A third of these will be diagnosed with dementia, depression or a cognitive impairment.
Within the next 20 years British men and women over 65 are expected to live 3.6 years and 2.9 years longer than older Britons now.
However there will also be a massive expansion in the number of people suffering from multiple diseases, known as multi-morbidity.
Men will live on average of 18.6 years and women 21.2 years past their 65th birthday.
But five-and-a-half years of the extra years in men and five years in women will be spent with multi-morbidity and two-thirds or more of the gain in life expectancy will be spent with four or more diseases.
And Britons under 65 who are overweight or obese and do little exercise are a ticking time bomb and the increased illnesses poses a challenge to the NHS and social care, Newcastle University’s Institute for Ageing warned.
Professor of Epidemiology of Ageing Carol Jagger explained: “Healthcare delivery was built, and generally remains centred, on the treatment of single diseases.
“Over the last decade, the growing number of older people aged 65 years and over has become a considerable challenge to health and social care service provision and funding, as over 50 per cent have at least two chronic conditions – multi-morbidity.
“Moreover numbers of the very old, aged 85 years and over, are set to double over the next 20 years, with multi-morbidity the norm in this age group.

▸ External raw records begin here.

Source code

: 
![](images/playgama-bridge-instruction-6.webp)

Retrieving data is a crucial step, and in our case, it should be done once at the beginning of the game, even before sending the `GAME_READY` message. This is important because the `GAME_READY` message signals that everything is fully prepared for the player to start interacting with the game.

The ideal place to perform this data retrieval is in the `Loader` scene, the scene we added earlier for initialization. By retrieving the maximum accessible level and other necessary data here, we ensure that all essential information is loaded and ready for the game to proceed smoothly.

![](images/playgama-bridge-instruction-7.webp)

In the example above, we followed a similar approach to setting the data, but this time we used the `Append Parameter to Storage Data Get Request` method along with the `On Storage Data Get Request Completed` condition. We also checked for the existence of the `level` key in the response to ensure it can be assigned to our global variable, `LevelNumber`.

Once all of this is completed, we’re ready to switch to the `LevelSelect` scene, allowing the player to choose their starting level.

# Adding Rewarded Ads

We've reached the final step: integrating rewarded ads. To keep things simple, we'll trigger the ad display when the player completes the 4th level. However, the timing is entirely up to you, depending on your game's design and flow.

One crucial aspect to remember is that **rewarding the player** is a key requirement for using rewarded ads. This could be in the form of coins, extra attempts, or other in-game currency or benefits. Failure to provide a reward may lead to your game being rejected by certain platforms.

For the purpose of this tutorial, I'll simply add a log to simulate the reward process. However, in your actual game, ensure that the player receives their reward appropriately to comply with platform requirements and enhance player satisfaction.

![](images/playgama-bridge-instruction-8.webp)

“Multi-morbidity increases the likelihood of hospital admission, length of stay and readmission, raises healthcare costs, reduces quality of life, and increases dependency, polypharmacy and mortality.
“In addition to multi-morbidity, many of the very old have sensory impairment and incontinence, making a single disease-focused model of healthcare unsuitable.
“Poor health behaviours such as obesity and physical inactivity are risk factors common to a number of diseases, but have received little attention as risk factors for multi-morbidity
“Younger cohorts have a higher prevalence of obesity than their equivalents a generation ago, which may contribute to the increased prevalence of multi-morbidity in those under 65 years of age.”
So the new study looked at how key long-term conditions and multi-morbidity will evolve between 2015 and 2035 in the over 65s in England.
It used a new dynamic microsimulation model, Population Ageing and Care Simulation (PACSim).
It stimulates the survival and characteristics for example disease and associated risk factors of a set of real individuals over 35 as they age over time, to estimate future prevalence, incidence, and life and health expectancies.
It found over the next 20 years the largest increase in diagnoses will be cancer up by 179.4 per cent and diabetes up by 118.1 per cent in the older population, whilst arthritis and cancer will see the greatest rise in prevalence of 14 and 15.1 percentage points respectively.
The exceptions are coronary heart disease (22.1 per cent), depression (15.1 per cent) and cognitive impairment other than dementia (25.6 per cent).
In the over 85s, all diseases apart from dementia and depression will more than double in absolute numbers between 2015 and 2035.
Prof Jagger said: “Much of the increase in four or more diseases, which we term complex multi-morbidity, is a result of the growth in the population aged 85 years and over.
“More worryingly, our model shows that future young-old adults, aged 65 to 74 years, are more likely to have two or three diseases than in the past.
“This is due to their higher prevalence of obesity and physical inactivity which are risk factors for multiple diseases.”
Professor Jagger adds: “These findings have enormous implications for how we should consider the structure and resources for the NHS in the future.
“Multi-morbidity increases the likelihood of hospital admission and a longer stay, along with a higher rate of readmission, and these factors will continue to contribute to crises in the NHS.
She concluded: “Our findings indicate that over the next 20 years, the extra years spent with multi-morbidity after age 65 will exceed the gains in life expectancy with an expansion of morbidity, resulting in greater primary and secondary healthcare utilisation.
“There is also a pressing need to consider the implications for social care, both from formal care services and from unpaid family and other carers, given the strong association between multi-morbidity and reduced functional capacity.”
The study was published in Age and Ageing, the scientific journal of the British Geriatrics Society.